* [What is asked] Gather each line of the data below that contains the string "instances". Case counts, so copy only the lines where the capitalization matches.

* [Segmentation labeling items]
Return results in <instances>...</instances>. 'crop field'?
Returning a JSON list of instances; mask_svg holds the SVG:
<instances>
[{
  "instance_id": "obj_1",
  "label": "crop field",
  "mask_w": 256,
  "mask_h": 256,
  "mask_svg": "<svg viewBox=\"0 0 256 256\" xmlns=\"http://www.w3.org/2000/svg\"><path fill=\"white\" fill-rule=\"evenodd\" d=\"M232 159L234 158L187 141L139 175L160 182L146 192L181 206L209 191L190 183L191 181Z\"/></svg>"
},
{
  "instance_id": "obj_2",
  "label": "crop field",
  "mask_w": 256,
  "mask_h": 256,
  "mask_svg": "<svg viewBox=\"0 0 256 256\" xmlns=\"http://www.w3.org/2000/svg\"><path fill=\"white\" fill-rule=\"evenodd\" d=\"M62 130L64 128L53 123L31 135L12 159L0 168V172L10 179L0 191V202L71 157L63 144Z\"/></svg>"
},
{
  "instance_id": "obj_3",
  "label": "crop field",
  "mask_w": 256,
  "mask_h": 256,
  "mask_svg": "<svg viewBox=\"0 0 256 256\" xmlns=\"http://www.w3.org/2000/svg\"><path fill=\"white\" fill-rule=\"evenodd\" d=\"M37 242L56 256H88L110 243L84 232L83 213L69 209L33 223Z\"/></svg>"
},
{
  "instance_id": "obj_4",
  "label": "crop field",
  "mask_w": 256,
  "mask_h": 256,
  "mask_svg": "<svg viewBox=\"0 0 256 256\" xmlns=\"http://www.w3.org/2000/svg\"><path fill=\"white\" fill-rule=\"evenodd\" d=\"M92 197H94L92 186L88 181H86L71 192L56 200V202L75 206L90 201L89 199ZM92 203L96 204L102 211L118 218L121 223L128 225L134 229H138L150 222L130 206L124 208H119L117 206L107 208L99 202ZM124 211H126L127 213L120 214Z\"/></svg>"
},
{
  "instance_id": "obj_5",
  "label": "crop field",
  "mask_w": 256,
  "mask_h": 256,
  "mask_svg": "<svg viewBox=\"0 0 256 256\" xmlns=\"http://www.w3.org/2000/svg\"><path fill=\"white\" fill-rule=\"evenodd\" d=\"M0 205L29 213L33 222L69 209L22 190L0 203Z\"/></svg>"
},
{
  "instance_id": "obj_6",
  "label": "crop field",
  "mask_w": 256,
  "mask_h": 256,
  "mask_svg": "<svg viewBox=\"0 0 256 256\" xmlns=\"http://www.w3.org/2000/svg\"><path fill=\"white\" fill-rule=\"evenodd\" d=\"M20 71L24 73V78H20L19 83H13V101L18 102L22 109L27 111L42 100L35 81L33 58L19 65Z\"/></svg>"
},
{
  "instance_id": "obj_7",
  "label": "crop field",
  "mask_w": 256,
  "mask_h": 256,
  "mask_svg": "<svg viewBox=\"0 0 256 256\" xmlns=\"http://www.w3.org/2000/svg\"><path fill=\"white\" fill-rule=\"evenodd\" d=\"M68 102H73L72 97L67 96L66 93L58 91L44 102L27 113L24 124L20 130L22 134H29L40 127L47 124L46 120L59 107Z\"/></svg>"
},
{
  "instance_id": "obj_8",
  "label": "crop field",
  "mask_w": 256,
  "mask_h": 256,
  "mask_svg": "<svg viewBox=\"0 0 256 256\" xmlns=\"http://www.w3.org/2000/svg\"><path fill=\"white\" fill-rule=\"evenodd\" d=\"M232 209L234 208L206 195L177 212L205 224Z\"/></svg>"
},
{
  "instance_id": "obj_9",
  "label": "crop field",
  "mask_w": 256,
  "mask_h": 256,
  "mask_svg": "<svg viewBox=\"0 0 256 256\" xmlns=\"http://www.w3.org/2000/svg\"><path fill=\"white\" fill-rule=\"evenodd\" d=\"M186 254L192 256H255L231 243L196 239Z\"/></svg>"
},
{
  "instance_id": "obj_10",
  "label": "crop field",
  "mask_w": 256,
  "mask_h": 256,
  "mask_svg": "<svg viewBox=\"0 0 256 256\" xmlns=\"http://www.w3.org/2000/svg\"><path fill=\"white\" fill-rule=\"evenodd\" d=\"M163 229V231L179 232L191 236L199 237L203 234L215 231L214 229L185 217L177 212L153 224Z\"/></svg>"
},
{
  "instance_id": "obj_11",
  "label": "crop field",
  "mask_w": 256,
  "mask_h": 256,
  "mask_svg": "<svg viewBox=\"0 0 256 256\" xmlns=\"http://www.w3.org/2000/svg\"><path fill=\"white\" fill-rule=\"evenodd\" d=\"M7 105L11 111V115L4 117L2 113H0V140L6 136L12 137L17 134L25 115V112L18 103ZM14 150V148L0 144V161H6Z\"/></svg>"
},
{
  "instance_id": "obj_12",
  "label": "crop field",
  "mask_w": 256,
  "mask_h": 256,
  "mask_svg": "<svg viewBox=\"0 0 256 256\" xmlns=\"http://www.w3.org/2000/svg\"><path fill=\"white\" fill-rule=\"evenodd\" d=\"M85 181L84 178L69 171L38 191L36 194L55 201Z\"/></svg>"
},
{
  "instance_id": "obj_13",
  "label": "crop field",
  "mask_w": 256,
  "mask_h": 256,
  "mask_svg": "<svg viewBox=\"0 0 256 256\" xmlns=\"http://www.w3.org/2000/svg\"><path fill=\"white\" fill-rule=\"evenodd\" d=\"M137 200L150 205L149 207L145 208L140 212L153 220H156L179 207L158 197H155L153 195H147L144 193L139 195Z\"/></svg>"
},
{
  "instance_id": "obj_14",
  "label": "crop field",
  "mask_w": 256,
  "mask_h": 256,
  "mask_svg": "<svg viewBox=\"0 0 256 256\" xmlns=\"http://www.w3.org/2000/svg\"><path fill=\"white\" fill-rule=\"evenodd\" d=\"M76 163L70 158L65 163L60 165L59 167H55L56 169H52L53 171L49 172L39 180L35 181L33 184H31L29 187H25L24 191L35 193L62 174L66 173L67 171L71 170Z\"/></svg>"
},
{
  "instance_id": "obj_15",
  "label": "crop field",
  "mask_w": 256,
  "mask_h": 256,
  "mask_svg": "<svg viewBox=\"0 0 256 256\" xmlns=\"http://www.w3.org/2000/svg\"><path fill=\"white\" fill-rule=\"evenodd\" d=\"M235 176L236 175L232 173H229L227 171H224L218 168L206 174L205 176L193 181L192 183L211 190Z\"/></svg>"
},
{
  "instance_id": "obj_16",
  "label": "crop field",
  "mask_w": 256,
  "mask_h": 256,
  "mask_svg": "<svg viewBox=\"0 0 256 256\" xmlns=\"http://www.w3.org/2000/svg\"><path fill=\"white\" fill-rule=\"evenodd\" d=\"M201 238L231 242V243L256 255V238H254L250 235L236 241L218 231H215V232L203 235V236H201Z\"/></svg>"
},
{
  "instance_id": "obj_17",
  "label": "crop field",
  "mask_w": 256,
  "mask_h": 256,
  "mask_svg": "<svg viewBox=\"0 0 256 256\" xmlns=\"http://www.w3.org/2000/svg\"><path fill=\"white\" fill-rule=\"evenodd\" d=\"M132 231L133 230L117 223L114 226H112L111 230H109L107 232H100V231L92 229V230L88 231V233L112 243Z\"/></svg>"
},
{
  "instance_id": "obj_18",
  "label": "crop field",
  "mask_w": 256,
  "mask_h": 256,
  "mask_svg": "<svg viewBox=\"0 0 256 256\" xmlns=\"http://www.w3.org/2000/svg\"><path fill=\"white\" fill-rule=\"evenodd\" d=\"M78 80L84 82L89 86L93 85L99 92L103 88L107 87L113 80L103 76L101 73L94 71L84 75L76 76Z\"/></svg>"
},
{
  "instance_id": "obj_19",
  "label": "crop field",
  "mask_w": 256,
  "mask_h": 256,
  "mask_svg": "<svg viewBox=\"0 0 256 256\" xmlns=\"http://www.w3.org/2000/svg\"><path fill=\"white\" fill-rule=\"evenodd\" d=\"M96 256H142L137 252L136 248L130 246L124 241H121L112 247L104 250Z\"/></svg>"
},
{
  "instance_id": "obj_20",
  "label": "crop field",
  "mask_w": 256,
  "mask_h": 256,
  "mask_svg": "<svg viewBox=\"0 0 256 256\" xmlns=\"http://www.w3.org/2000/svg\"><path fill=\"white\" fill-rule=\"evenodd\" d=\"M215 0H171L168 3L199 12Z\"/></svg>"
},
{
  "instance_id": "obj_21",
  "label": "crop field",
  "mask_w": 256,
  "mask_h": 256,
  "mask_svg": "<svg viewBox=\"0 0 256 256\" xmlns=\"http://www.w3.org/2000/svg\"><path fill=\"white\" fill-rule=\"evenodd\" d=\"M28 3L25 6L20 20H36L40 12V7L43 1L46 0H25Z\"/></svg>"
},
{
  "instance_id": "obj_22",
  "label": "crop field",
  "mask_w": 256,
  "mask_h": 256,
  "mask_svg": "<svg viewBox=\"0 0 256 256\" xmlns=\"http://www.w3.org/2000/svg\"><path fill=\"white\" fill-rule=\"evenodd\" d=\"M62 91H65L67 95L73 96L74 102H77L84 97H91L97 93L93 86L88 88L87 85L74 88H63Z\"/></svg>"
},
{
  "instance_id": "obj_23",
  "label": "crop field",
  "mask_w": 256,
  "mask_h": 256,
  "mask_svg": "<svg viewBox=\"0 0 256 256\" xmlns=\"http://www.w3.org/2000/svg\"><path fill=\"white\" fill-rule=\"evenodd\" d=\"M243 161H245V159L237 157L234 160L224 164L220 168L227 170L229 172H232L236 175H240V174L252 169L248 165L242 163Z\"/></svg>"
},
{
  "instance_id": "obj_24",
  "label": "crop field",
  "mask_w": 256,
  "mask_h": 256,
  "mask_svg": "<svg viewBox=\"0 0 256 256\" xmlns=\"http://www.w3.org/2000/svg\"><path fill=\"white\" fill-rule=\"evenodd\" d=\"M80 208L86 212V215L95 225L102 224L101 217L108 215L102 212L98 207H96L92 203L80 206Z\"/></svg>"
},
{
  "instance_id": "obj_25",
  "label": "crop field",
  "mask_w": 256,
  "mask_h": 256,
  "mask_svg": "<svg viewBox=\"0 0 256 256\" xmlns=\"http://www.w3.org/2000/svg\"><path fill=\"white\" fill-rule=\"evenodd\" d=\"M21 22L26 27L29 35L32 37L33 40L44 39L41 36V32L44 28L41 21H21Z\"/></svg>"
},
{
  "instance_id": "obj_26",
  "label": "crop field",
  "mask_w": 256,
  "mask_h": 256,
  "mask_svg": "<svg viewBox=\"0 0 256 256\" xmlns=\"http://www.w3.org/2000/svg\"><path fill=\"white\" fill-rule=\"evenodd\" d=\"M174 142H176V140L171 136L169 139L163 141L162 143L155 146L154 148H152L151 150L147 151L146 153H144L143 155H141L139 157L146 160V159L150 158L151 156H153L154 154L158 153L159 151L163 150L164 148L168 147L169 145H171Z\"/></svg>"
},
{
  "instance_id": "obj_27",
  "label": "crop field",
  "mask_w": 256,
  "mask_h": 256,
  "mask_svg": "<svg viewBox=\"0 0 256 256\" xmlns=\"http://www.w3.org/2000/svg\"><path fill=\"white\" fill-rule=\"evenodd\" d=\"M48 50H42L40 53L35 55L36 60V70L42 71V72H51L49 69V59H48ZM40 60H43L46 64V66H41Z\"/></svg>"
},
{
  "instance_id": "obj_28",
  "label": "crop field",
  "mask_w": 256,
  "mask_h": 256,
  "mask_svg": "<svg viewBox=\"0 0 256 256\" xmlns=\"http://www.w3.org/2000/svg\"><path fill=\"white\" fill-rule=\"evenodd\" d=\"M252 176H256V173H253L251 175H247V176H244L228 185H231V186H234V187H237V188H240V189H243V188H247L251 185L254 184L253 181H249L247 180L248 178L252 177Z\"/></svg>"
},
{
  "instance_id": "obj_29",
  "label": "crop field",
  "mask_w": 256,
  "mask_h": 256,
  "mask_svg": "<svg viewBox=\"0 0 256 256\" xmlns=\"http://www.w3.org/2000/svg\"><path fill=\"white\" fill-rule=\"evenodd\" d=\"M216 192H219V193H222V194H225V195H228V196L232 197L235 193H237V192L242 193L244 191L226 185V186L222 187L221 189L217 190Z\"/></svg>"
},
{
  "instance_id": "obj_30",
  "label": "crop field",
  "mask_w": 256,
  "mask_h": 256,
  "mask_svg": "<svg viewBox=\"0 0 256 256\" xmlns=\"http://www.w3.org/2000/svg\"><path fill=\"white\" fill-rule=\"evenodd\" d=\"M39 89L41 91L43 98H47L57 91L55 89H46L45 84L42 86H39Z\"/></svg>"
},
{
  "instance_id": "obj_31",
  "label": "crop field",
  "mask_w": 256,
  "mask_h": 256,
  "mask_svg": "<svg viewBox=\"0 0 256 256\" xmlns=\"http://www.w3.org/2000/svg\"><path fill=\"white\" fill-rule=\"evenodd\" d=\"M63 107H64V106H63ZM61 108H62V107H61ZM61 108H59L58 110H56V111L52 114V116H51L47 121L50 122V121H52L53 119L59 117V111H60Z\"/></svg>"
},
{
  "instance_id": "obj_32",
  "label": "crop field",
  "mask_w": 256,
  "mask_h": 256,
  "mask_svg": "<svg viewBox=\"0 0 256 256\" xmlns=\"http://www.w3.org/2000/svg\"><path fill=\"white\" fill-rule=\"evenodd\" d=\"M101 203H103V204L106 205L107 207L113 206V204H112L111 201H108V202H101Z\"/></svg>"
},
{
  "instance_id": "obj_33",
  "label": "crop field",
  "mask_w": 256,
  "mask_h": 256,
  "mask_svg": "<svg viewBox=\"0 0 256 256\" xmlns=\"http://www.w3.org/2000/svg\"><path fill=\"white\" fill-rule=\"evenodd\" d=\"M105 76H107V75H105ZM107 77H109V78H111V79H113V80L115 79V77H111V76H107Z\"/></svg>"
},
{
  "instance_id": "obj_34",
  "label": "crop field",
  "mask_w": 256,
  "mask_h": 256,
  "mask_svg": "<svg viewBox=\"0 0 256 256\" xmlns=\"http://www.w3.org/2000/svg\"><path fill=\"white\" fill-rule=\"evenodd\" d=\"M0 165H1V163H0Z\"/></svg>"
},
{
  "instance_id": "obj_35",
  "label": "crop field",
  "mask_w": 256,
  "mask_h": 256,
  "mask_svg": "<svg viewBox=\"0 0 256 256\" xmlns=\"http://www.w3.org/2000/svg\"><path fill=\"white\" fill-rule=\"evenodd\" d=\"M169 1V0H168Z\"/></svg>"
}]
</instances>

* [Task answer]
Return results in <instances>...</instances>. 'crop field'?
Returning a JSON list of instances; mask_svg holds the SVG:
<instances>
</instances>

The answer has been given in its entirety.